Pratiwi Anandhita adalah sepupu dari Direktur, Evan Setyawan. Gadis seusia Lala itu mulai magang sejak awal kuliah, mempelajari banyak hal dengan tekun yang saat itu masih dipegang omnya yang juga ayah Evan yaitu tuan Robby Setyawan. Meski saat itu Evan pun masih dalam pengawasannya untuk menduduki kursi Direktur. Tak pelak tuan Robby tidak segan-segan keras terhadap anak dan keponakannya hingga kini keduanya dapat dipercayai memegang perusahaan seutuhnya, dengan ketekunan serta kerja kerasnya pun Tiwi kini menjabat sebagai Manager Pemasaran yang tak hanya nasional tapi juga internasional. Suatu kebanggaan baginya karena mampu membuat paman serta ayahnya bangga kepadanya.
Dan mengapa ia slalu tarik urat jika bertemu dengan Lala, gosipnya saat Lala telah sebulan resmi menjadi sekertaris Evan dan selama sebulan keduanya cukup akrab. Hingga seorang pria magang bernama Rio dengan senyum seindah langit biru itu sekejab merebut hati Lala dan Tiwi dalam pandangan pertama dan kemudian keduanya sering berebut jika ingin mengantar sesuatu ke ruangan Rio entah minuman atau dokumen dari Evan maka keduanya akan saling berebut. Sebelum dokumen itu robek dan rusak maka Evan sudah meneriaki keduanya. Membuat keduanya mingkem seketika namun dengan cepat Lala menyambar dokumen itu dan berlari keluar mengabaikan Tiwi yang kaget dan segera mengejarnya disertai pukulan.

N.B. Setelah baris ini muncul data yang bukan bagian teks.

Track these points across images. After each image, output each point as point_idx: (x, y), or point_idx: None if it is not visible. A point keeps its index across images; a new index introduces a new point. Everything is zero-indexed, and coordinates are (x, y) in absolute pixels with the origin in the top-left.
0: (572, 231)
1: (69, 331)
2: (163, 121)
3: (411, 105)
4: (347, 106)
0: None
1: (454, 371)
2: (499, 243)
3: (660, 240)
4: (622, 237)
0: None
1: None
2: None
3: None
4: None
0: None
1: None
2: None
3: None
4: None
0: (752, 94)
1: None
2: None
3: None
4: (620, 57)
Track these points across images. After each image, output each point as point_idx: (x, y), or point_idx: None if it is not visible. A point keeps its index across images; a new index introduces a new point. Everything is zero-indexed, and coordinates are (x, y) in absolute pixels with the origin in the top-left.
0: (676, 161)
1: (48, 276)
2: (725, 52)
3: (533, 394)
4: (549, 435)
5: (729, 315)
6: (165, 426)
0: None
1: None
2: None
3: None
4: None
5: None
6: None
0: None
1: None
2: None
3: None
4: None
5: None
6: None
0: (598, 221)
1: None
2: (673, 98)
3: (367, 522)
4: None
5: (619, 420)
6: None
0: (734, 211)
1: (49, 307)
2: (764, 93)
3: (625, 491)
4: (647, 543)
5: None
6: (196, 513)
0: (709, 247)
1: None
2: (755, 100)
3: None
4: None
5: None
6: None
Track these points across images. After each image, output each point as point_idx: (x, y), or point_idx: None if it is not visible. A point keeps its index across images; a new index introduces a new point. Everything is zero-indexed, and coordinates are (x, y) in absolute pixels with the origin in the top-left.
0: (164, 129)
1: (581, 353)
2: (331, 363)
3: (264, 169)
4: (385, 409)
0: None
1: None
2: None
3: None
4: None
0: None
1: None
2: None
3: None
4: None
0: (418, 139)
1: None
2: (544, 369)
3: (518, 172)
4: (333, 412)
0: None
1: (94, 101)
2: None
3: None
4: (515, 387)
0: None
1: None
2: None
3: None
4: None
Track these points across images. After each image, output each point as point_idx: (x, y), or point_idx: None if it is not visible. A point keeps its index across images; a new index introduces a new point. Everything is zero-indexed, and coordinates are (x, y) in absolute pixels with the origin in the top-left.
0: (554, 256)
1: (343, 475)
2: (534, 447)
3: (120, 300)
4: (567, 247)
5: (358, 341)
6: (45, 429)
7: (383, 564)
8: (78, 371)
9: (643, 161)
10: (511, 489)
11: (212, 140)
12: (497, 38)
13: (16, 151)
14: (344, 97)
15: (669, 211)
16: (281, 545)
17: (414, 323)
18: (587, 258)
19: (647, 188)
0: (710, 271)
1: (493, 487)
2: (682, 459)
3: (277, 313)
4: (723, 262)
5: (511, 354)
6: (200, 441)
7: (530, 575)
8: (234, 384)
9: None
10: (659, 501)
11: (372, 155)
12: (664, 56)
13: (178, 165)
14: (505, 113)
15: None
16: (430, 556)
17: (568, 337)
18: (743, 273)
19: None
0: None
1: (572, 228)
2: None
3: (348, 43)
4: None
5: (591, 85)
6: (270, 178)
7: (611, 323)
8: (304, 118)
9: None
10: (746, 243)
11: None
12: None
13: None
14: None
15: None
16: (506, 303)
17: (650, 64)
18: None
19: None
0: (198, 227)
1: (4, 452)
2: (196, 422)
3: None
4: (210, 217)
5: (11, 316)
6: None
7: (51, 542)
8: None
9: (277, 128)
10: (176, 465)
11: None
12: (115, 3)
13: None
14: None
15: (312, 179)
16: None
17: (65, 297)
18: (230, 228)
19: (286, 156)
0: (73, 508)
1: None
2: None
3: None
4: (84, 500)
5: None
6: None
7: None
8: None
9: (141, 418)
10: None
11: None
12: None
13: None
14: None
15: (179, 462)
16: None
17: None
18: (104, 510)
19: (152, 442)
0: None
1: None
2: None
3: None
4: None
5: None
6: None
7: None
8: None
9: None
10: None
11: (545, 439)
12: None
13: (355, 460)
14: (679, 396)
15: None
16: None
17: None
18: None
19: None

Waktu berlalu dan magang Rio segera berakhir. Lala dan Tiwi dengan kompaknya membuat acara perpisahan untuk Rio membuat Evan mencebik sinis pada keduanya. Rio yang terharu mengucapkan terima kasih pada keduanya membuat Lala dan Tiwi terbang menuju langit.
"Pertama-tama saya mengucapkan terima kasih kepada pak Evan yang memberikan kesempatan pada saya untuk magang di perusahaan ini dan memberikan banyak pelajaran dan pengalaman berharga untuk saya melangkah kedepannya !" Ucapnya tersenyum pada Evan yang dibalas senyum tipis dan anggukan kepala.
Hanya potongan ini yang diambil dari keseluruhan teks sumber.